Keith’s boss told Roma where his son was when the North Tower collapsed; he was in the mezzanine escorting people to safety.
“The women were wearing high heels and took their shoes off, but with all that glass from the revolving door…Keith was picking them up and putting them on the other side,” Roma said. “His boss made it which filled in a lot of questions.”
Keith Roma helped about six groups get out before the building collapsed. He was trying to get a group of nine out at the end.
His son had been a member of the Fire Patrol, a separate, insurance-funded group who assisted the fire department with pumping water and salvage.
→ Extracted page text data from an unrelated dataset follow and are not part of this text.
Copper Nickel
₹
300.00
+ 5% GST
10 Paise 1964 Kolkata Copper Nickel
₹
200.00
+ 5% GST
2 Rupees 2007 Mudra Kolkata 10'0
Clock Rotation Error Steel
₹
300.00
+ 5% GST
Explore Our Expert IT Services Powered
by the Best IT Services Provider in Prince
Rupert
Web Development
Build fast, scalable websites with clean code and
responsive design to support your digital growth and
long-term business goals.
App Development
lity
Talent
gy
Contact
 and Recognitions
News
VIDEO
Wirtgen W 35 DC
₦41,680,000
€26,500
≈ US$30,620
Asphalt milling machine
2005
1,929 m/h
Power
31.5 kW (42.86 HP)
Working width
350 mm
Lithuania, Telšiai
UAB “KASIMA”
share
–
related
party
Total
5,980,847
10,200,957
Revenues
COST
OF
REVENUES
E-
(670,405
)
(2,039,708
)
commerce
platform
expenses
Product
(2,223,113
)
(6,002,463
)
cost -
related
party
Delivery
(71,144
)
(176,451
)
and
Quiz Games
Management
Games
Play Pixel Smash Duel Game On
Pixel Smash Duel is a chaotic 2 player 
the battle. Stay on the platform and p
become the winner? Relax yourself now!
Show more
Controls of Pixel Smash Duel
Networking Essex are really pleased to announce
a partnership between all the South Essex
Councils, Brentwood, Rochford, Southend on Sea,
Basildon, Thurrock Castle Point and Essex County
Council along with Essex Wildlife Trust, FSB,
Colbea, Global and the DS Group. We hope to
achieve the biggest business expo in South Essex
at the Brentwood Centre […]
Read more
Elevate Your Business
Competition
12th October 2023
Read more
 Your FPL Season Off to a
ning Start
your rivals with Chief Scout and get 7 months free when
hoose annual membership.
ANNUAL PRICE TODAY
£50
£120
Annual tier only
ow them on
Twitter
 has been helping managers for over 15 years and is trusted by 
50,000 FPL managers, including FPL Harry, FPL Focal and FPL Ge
A job many took before advancing to the fire or police department. Keith had been with them five years and was up for a promotion. His father had also been a member of the fire patrol prior to joining the police department.
“Probably the best job I ever had, but the pay wasn’t good. When I retired from the police department I became an RN.”
As soon as Roma was released from the hospital he became part of the recovery team. “I went back every day since I knew where Keith was.”
Christmas Eve day the nine people in Keith Roma’s last group were found.
“We were finding people like crazy that day,” Roma said. “At 9:30 that night I got a call, ‘We want you to know we have found his helmet. We’re getting close.’”
Roma headed to the site.
“They said I didn’t need to come back but I wanted to and got a police escort back to the site. We found him still standing. I rode with him to the medical examiner’s office.”
Roma will tell Keith’s story at Heroes’ Park in Palm Coast at 8 a.m. on Friday, Sept. 11, but as soon as he is done he hopes to make the 8:30 a.m. mass at Elizabeth Ann Seton Catholic Church.
“I want to leave as soon as I can so I can get to Mass,” he said. “I am glad to get Keith’s message out there,” he said. “I center around Keith and what first responders and civilians went through on that day.”
Roma said the past 14 years his family has been in survival mode, going from one day to the next. He and his wife have moved multiple times, each time only to communities where he could be involved in the local fire department. He is a volunteer fireman with the city of Palm Coast.
“I had a nice little life. I used to say ‘no one had it better than me,” Roma said. “And look what happened. My life got ripped out from under me.”